Image annotation with libvips and Python

update: There's a newer post on this subject with some updated timings and code.

I had a mail asking how to replace a bit of ImageMagick with libvips and Python. Here it is, wrapped up as a blog post.

First, here's the ImageMagick:

#!/bin/sh

convert $1 \
    -background Red -density 300 \
    -font /usr/share/fonts/truetype/msttcorefonts/Arial.ttf \
    -pointsize 12 -gravity south -splice 0x150 \
    -gravity southwest -annotate +50+50 "left corner" \
    -gravity southeast -annotate +50+50 'right corner' \
    +repage \
    $2

This adds a 150-pixel-high red banner to the bottom of an image, for example:

And here's the same thing in Python using libvips. It is rather fiddly, unfortunately:

#!/usr/bin/python

import sys
from vipsCC import *

im = VImage.VImage(sys.argv[1])

zero = VImage.VImage.black(im.Xsize(), 150, 3)

Next we make a red image from the black (zero) image. im.lin(a, b) calculates (im * a + b), that is, it does a linear transform (hence the name). You can pass a number for a and b, or a list. If you pass a list, one list element is used for each image band. So therefore this adds 255 to the first band. The result of lin() is always float, so you need to cast back to 8-bit afterwards.

red = zero.lin([1, 1, 1], [255, 0, 0]).clip2fmt(VImage.VImage.FMTUCHAR)

text(string, font, width, slignment, dpi) renders text with Pango. The text is rendered to fit to a maximum width (-1 meaning no width limit). The image is always one band, 8-bit, with 0 meaning background, 255 meaning text, and intermediate values being used for anti-aliasing.

txt = VImage.VImage.text("left corner", "sans 12", -1, 0, 300)

im.embed(type, left, top, width, height) 'embeds' im within a larger image of size (width, height) at position (left, top).
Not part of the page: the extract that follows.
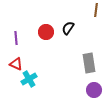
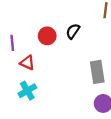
red triangle: (16, 64) -> (27, 63), moved

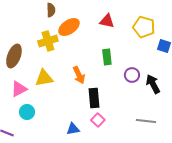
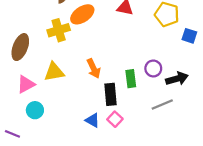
green rectangle: (107, 57) -> (131, 79), moved
black arrow: (153, 84) -> (177, 79), turned 102
gray line: (146, 121) -> (162, 105), moved, turned -30
blue triangle: (73, 129) -> (92, 120), moved, turned 40

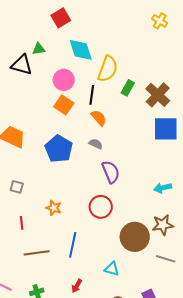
The 'type' field sets how the new background pixels are created: 0 means 'fill with zero'.

txt = txt.embed(0, 50, 50, im.Xsize(), 150)

txt2 = VImage.VImage.text("right corner", "sans 12", -1, 0, 300)
txt2 = txt2.embed(0, im.Xsize() - txt2.Xsize() - 50, 50, im.Xsize(), 150)

txt = txt.orimage(txt2)

condition.blend(a, b) uses the condition image to blend between images a and b. Here we are using the text mask to blend between the red background and the black foreground.

txt = txt.blend(zero, red)

Finally, big.insert(small, left, top) pastes image small into image big at position (left, top), expanding the image as necessary.

im = im.insert(txt, 0, im.Ysize())

im.write(sys.argv[2])

And we're done.

On the plus side, because it's done with a 'real' programming language, you have a lot more flexibility in the way you do the layout. You could write a set of little functions to do the layout for you, and perhaps do a better job of centering the text.

Benchmarking with a 5,000 by 5,000 pixel RGB image on my desktop machine, I get:

$ time  ./try70.sh wtc_small.tif test2.tif

real    0m1.179s
user    0m0.880s
sys     0m0.650s

peak RSS 400m

$ time  ./try71.py wtc_small.tif test2.tif

real    0m0.549s
user    0m0.290s
sys     0m0.330s
peak RSS 25m

So libvips is about twice as fast in this case and needs a lot less memory. Repeating with a 10,000 x 10,000 pixel RGB TIFF image, I get:

$ time ./try70.sh wtc.tif wtc2.tif

real    0m4.050s
user    0m2.770s
sys     0m2.200s
peak RSS 1.3g

$ time ./try71.py wtc.tif wtc2.tif
real    0m3.206s
user    0m0.970s
sys     0m1.530s
peak RSS 25m

So vips needs roughly constant memory regardless of image size. The speed gain becomes smaller as the images become larger, since less time is spent processing and more time is spent reading and writing tiff.